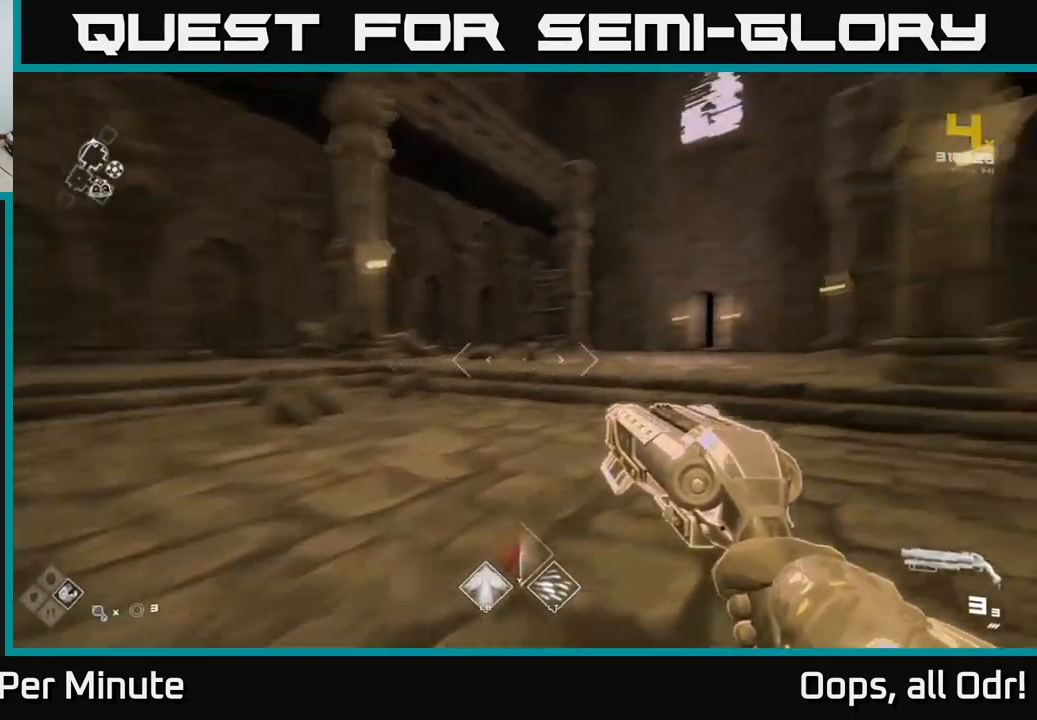
{"buttons": [], "left_stick": "up", "right_stick": "center", "events": [[84, "right_stick", "center"], [184, "L2", "down"], [267, "L2", "up"]]}
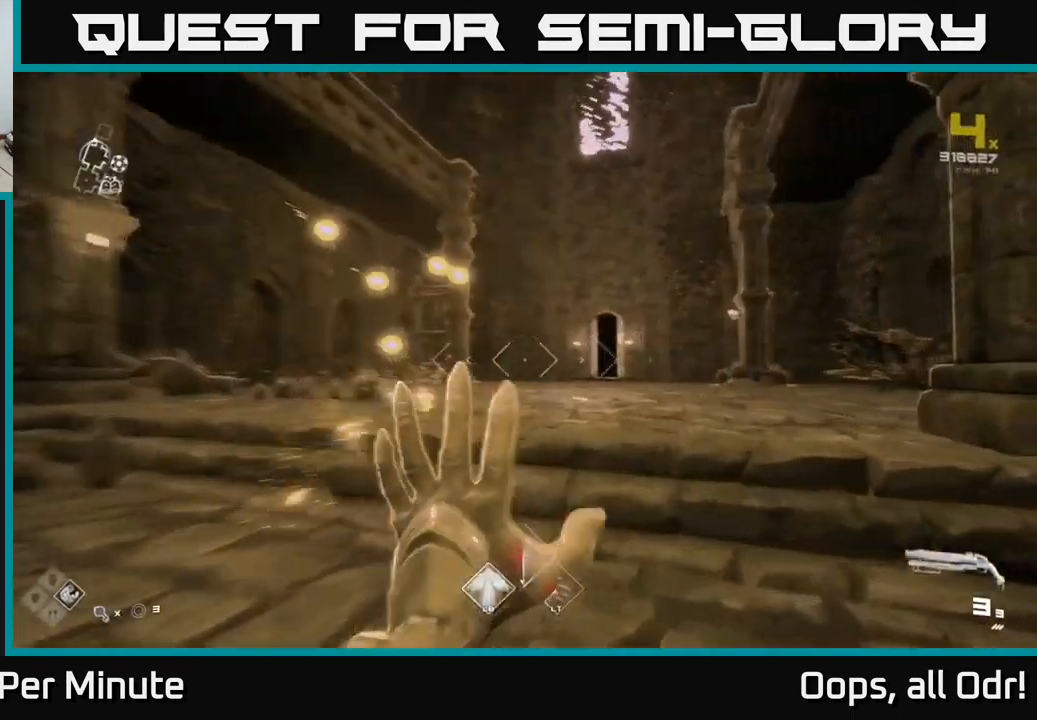
{"buttons": [], "left_stick": "up", "right_stick": "center", "events": [[350, "A", "down"], [434, "A", "up"]]}
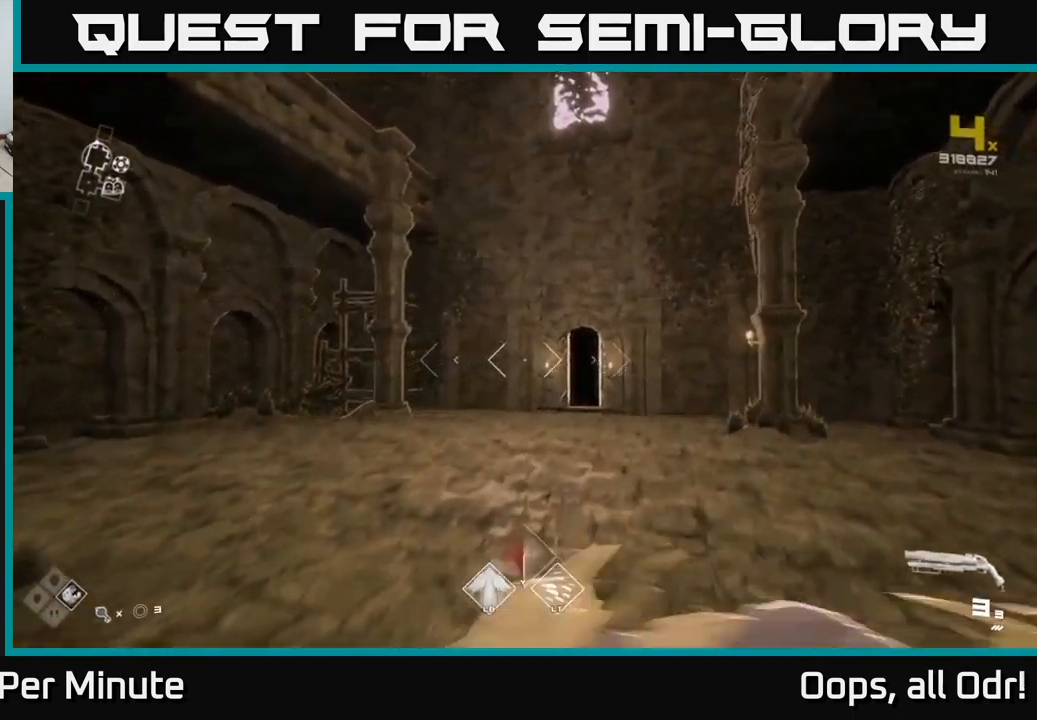
{"buttons": [], "left_stick": "left", "right_stick": "right", "events": [[200, "left_stick", "left"], [217, "right_stick", "down-right"], [334, "right_stick", "right"]]}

PROBLEM: Tell how many lines in the material contain the word "center". Only the number is wanted.

FINAL ANSWER: 2